What is Cystinuria?

What is Cystinuria?

Cystinuria is an autosomal-recessive disorder that alters how the kidneys reabsorbs with amino acids. The resultant improper reabsorption causes a loss of large amounts of amino acids into the urine, allowing the urine to become concentrated with amino acids. Cystine, in large concentrations, start to form the crystals that clump to form the kidney stones, a prominent characteristic of Cystinuria. As one of the most common genetic disorders in amino acid transport, approximately 1 in 10,000 people are affected by cystinuria with most of those symptomatic for the kidney stones being under the age of 40.

Genetics

Being autosomal recessive, the faulty gene that causes cystinuria is always inherited from both parents, which implies that both the parents must be carrying the faulty gene. Due to it being recessive, the parents could appear either as symptomatic for cystinuria or asymptomatic carriers. Likewise, affected individuals will pass down the faulty gene to their children.

Symptoms and diagnostic tests

Cystinurics would often experience symptoms such as:

• Hematuria (a.k.a. Bloody urine)
• Nausea
• Vomiting
• Chronic pain
• Pain in abdomen/back

Serious complications like kidney infection, uretal obstruction or even kidney failure can occur if cystinuria is left untreated. Tests such as an abdominal CT scan, MRI, Intravenous pyelogram (IVP) or a 24-hour urine collection can be done to detect kidney stones for early treatment.

Biochemistry behind Cystinuria

Cystinuria is caused by the mutations in the SLC3A1 and SLC7A9 genes. The SLC3A1 and SLC7A9 genes code for two different subunits that associate with each other to form the active transporter for cystine. The mutation then causes the disruption of the transporter protein from reabsorbing the amino acid from the filtered fluid in the proximal renal tubules of the kidneys. Cystine in large concentrations then forms crystals which clump to form the kidney stones.

Cures/Prevention

While there are no direct ways of curing cystinuria due to its genetic origin, there is still treatment to prevent the formation of kidney stones as much possible in a variety of ways.

Hydration is one of the oldest and most effective way to prevent cystine crystal formation. This works as it tries to dilute the urine as much as possible to lower the overall concentrations of cystine in the urine which directly prevents the formation of the cystine crystal. Suggested intake volumes are around 4 to about 4.5 litres of alkalizing beverages that are rich in bicarbonate and low in sodium like mineral water or citric juices. Lowering sodium intake of the patient's diet also has a similar effect.

Alkalinization of the urine can also help prevent the precipitation of the cystine crystals and can also help dissolve existing cystine crystals due to the fact that the solubility of cystine crystals greatly increases at higher pH levels. A typical way of doing this is by prescribing Potassium citrate to the patient at a dose that would maintain a urine pH of about 7.5. However, constant monitoring of urinary pH is required with any form of alkalinization therapy.

Chelating agents such as Penicillamine or Alpha-mercaptopropionylglycine are able to dissociate the cystine molecules into products that are more soluble, preventing formation of crystals and dissolving crystals to a certain extent. Despite its effectiveness, the chelating agents are used only if alkalinization and hydration fails due to the adverse side effects like gastrointestinal intolerance, arthralgia or rash that can occur due to intake of the chelating agents.

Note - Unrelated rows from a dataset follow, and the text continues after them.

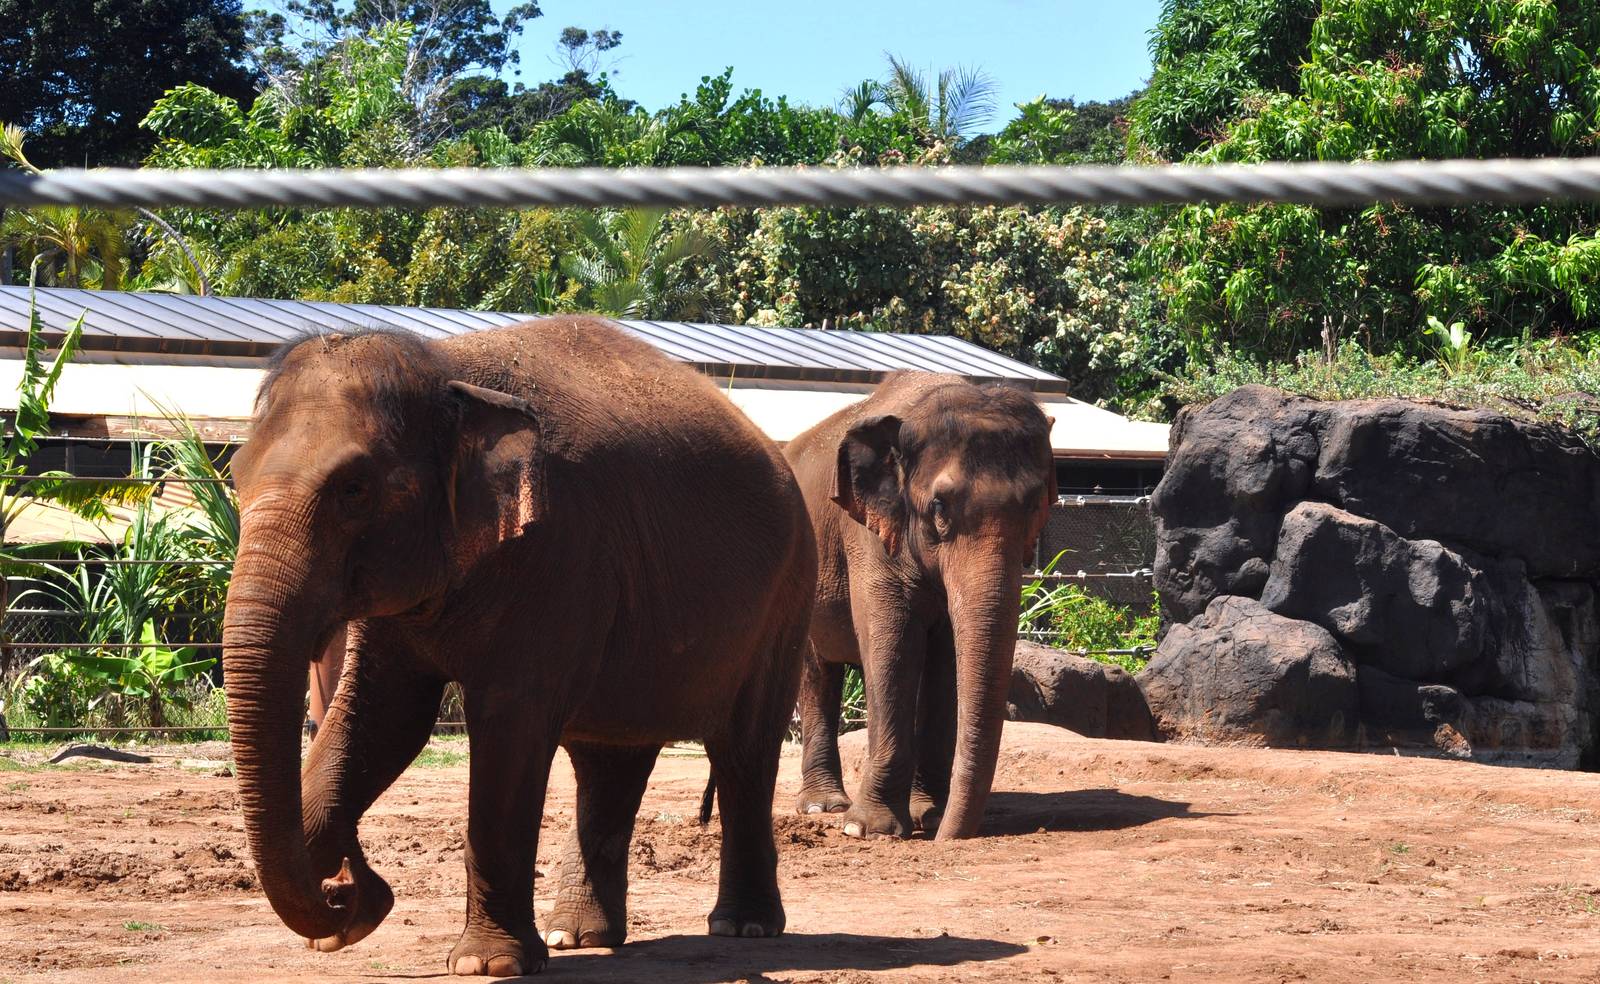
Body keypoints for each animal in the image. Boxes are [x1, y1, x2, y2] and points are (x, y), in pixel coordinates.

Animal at [222, 317, 816, 977]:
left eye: (354, 489)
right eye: (235, 476)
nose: (352, 885)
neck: (445, 369)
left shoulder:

If renal stones that are too large to be dissolved feasibly are detected via the various diagnostic tests, a non-invasive procedure known as an extracorporeal shock wave lithotripsy (ESWL) can be performed. This technique uses focused, high-intensity acoustic pulses to crush stones up to 1.5 cm in diameter in the kidney into smaller fragments that can then be passed out through the urine, preventing further obstruction.

However due to uncontrolled growth, some stones are able to grow to the point at which they are unlikely to dissolve or break and pose a more serious risk. In this case, its is normally suggested to remove the kidney stones from the patient through invasive surgery.

Percutaneous nephrolithotomy (PCNL) is the standard invasive surgical procedure for the removal of cystine calculi that are larger than 1 cm in diameter. This procedure is normally used upon failure of fragmenting the stones via ESWL due to the fact that complications may arise by doing this procedure such as, injury to the colon, renal blood vessels or sepsis. If even percutaneous nephrolithotomy fails, open surgery to remove the stones via laser or electrohydraulic lithotripsy can be done.